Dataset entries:
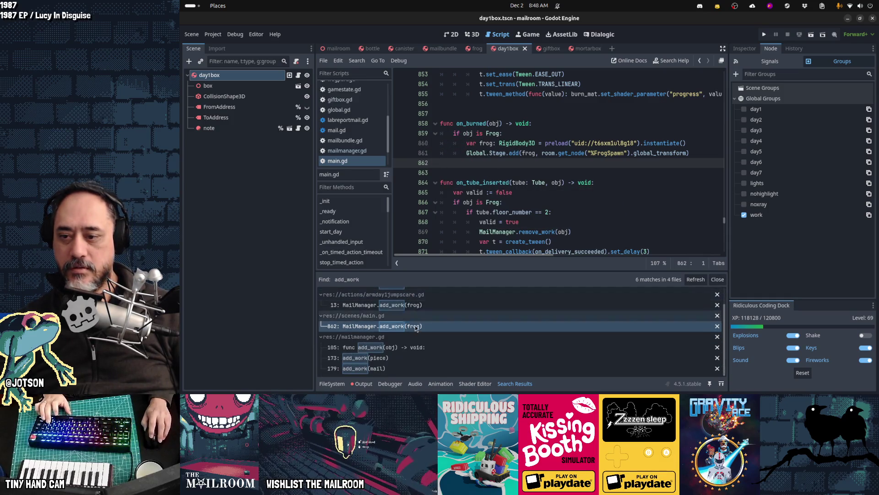
Refresh the add_work results and open the add_work(piece) call on line 168 of mailmanager.gd.
click(411, 348)
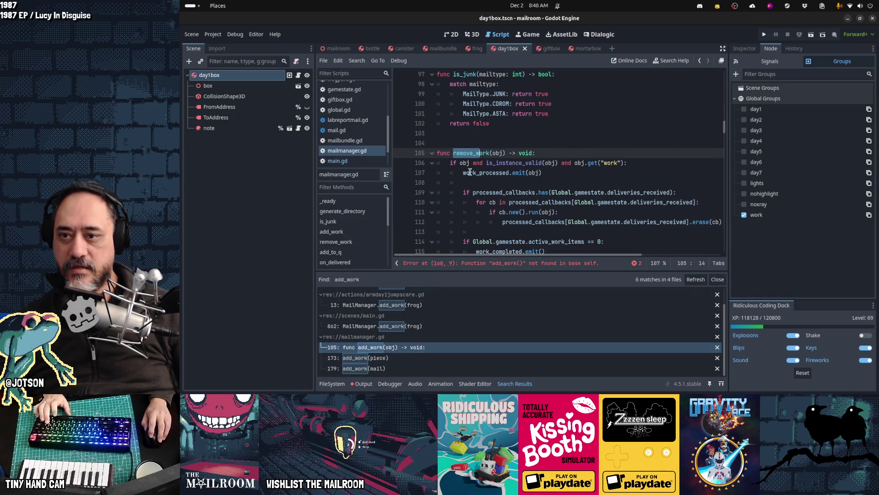
scroll(539, 187, down, 1)
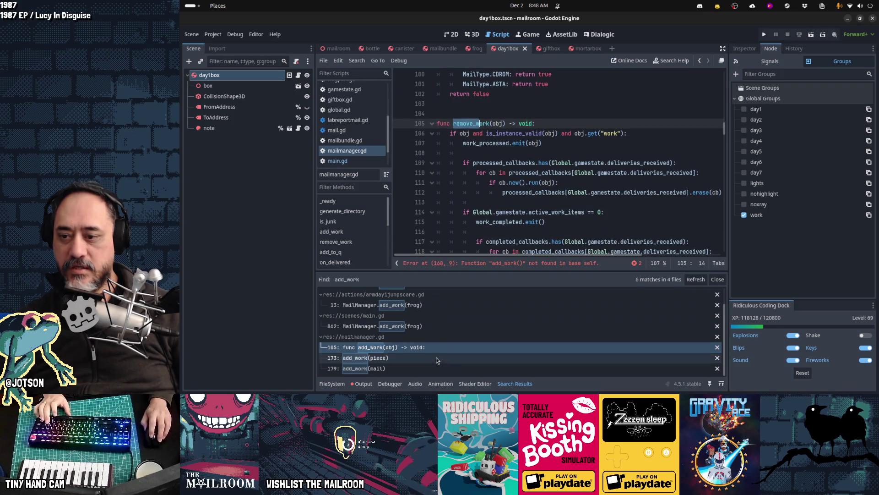
click(695, 279)
click(417, 303)
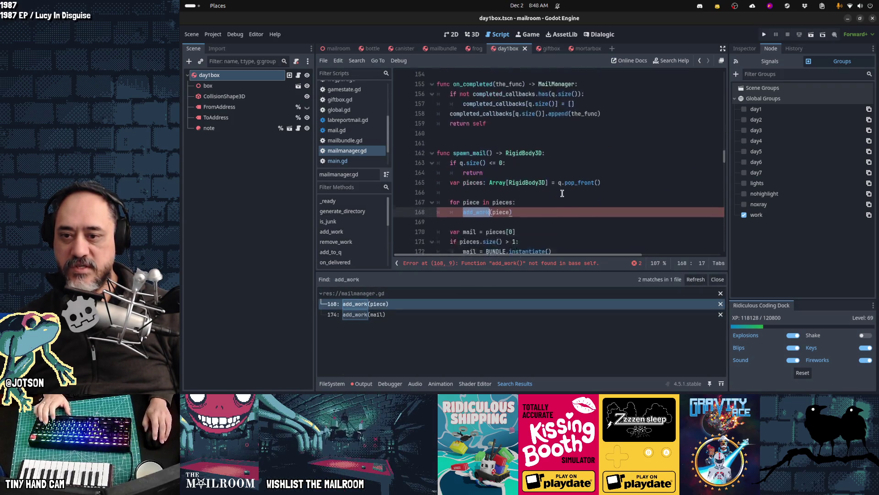
Replace add_work(piece) in spawn_mail's pieces loop with pass.
click(539, 186)
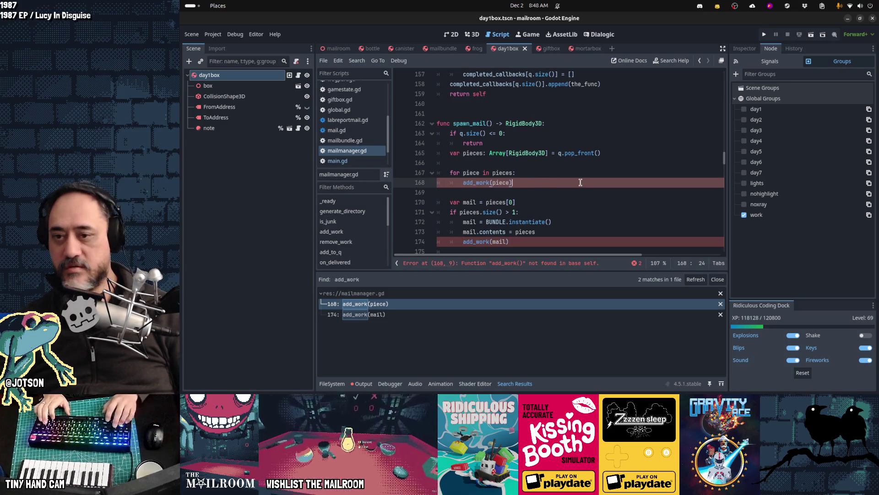
key(Up)
key(Home)
key(shift+Down)
key(shift+Down)
key(shift+Down)
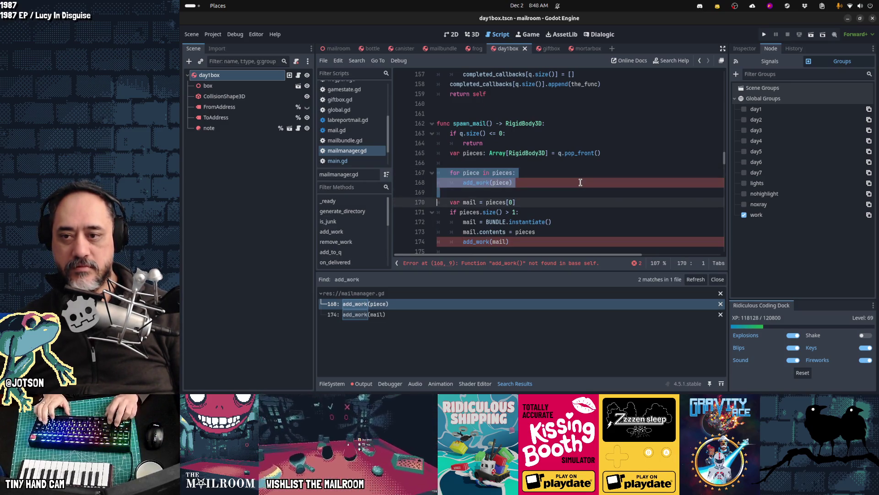
key(Up)
key(Up)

WORK ITEM: Please retype every entry above exactly, leaving out any picture.

WRITTEN ANSWER:
Refresh the add_work results and open the add_work(piece) call on line 168 of mailmanager.gd.
click(411, 348)
scroll(539, 187, down, 1)
click(695, 279)
click(417, 303)
Replace add_work(piece) in spawn_mail's pieces loop with pass.
click(539, 186)
key(Up)
key(Home)
key(shift+Down)
key(shift+Down)
key(shift+Down)
key(Up)
key(Up)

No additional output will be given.